Introduction to Web Crawling

In the context of the World Wide Web, crawling refers to gathering web pages, by following hyperlinks, starting from a small set of web pages, for the purposes of further processing. For example, a Web search engine needs to gather as many pages as possible before it indexes and makes them available for searching.

A program which performs crawling is variably known as a crawler, a spider, a robot or simply a bot. The set of pages from which the crawler starts crawling is known as seed list.

Although it seems pretty straightforward, writing a good web crawler is not very much so. There are a good number of challenges which vary subtly depending on whether it’s a large-scale web crawler or a crawler for a handful of websites. These challenges include: ensuring politeness to the web servers (by observing the widely accepted robots exclusion protocol), URL normalization, duplicate detection, avoiding spider traps, maintaining a queue of un-fetched pages, maintaining a repository of crawled pages, re-crawling and a few more. For large-scale crawlers, one of the most important challenges is to increase the throughput by optimizing the resource utilization, because their coverage usually gets limited by this.

Read on…

This entry was posted in Crawling and tagged . Bookmark the permalink. Post a comment or leave a trackback: Trackback URL.

6 Comments

  1. Posted June 7, 2008 at 10:52 pm | Permalink

    good to know you write crawlers. I was doing research in Grid Computing sometime back when I dived into crawlers and fell in love with the whole concept and the math involved, is a field to spend a lifetime in. Good post.

  2. sanket
    Posted June 9, 2008 at 9:25 am | Permalink

    What is *URL Normalization*? Converting relative to absolute addresses or something like that?

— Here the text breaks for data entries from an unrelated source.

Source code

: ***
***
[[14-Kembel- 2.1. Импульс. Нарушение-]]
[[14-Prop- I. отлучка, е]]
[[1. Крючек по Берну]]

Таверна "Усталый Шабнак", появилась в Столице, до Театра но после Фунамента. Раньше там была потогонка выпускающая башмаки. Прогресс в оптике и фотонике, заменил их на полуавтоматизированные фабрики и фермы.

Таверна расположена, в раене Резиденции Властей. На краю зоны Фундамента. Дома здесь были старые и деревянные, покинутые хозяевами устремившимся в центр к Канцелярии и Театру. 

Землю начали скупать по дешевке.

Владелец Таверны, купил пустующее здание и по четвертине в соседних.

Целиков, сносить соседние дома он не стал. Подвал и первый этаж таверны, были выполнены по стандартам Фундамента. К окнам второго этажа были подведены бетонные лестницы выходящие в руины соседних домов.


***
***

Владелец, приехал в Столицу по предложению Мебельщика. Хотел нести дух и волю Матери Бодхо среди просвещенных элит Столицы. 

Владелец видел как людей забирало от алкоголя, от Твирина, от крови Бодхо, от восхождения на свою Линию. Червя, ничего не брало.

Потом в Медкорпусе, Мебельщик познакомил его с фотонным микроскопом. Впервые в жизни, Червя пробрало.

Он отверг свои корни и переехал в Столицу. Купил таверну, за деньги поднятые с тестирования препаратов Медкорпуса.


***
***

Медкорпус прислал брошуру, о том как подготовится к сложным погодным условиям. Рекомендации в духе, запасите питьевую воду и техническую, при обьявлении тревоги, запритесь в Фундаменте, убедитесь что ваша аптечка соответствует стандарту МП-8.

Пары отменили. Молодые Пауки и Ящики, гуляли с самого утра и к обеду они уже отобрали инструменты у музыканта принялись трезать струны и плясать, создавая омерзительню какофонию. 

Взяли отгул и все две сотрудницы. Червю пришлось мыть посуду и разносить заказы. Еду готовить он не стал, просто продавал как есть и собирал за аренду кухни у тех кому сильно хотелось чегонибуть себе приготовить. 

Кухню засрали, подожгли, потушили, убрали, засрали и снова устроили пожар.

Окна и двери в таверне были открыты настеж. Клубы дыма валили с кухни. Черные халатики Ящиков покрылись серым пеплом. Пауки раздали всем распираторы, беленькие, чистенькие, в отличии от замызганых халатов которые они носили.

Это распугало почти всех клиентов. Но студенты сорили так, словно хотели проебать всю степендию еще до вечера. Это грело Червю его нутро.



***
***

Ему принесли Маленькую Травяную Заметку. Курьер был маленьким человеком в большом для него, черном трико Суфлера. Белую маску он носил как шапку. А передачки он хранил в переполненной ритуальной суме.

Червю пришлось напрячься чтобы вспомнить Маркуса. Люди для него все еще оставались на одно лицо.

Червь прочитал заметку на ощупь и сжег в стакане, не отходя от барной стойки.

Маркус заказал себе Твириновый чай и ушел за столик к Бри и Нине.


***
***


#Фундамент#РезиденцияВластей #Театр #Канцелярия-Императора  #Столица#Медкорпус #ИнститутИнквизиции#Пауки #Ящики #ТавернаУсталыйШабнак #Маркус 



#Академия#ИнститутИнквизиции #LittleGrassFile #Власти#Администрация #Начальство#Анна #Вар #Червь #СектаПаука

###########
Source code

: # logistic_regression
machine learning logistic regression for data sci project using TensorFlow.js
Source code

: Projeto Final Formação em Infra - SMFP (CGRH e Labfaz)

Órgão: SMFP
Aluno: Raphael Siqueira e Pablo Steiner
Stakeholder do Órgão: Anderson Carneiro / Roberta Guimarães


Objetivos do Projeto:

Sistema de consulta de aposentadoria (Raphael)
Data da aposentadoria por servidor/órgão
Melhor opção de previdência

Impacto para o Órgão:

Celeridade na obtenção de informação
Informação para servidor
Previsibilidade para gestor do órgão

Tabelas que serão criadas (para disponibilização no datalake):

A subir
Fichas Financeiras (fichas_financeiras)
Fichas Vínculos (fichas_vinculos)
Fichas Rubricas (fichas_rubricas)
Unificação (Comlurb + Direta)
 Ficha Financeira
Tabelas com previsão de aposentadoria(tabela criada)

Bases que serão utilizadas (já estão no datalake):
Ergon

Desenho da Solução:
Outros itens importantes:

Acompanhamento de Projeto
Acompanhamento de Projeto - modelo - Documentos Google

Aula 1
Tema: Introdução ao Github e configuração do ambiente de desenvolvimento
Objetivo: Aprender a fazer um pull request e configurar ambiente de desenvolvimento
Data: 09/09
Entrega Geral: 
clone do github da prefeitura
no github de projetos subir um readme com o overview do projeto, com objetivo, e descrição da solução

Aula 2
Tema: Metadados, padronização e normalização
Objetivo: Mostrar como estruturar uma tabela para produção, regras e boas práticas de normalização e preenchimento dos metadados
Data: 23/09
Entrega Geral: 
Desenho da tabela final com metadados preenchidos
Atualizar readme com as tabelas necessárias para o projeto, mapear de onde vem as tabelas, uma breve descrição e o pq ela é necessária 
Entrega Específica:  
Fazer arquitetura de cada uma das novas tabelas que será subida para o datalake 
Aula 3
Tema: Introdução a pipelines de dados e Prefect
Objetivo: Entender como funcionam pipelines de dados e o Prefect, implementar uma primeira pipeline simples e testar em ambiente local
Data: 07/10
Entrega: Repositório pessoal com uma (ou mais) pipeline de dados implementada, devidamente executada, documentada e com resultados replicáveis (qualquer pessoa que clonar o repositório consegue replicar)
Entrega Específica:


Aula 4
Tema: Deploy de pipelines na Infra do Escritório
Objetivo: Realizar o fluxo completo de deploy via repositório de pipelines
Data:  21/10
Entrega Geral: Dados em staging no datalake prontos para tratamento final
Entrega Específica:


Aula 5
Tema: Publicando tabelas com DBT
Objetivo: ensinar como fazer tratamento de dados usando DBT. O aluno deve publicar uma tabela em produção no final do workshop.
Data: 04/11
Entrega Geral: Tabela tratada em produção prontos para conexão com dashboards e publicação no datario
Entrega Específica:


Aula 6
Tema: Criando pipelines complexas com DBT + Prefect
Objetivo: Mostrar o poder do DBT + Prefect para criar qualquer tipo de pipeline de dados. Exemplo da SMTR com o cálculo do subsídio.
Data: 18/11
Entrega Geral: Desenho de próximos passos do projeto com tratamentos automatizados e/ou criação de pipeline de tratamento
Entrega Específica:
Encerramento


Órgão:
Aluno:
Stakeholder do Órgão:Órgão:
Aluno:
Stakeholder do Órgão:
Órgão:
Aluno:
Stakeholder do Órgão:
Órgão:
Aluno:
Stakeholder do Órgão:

  3. Posted June 9, 2008 at 11:15 am | Permalink

    @sanket,

    Converting relative URLs to absolute is necessary, but, I was referring to canonicalization of URLs — different URLs can be referring to the same resource. For example, http://www.grok.in:80/ and http://www.grok.in/ refer to the same resource. Canonicalizing URLs will ensure that these different URLs are considered as the same; in the previous example, both the URLs will be normalized to one of the two forms.

  4. Posted October 16, 2008 at 3:18 pm | Permalink

    Check this link about web crawling it’s very interesting,

    http://crawltheweb.blogspot.com/

  5. Michael Wolf
    Posted November 1, 2009 at 4:36 pm | Permalink

    The “read more…” link from *this* article goes to the full text of a *different* article

  6. Posted October 19, 2011 at 3:55 pm | Permalink

    Toast the magic of the celebrations of your loved ones in Japan by sending gifts to Japan online with us. Just log on to http://www.gifts2japan.com and send gifts to Japan with poise for every relation and for all occasions.

  • About grok.in

    This is a blog primarily focussed on the subjects of Information Engineering—Retrieval, Extraction & Management, Machine Learning, Scalability and Cloud Computing.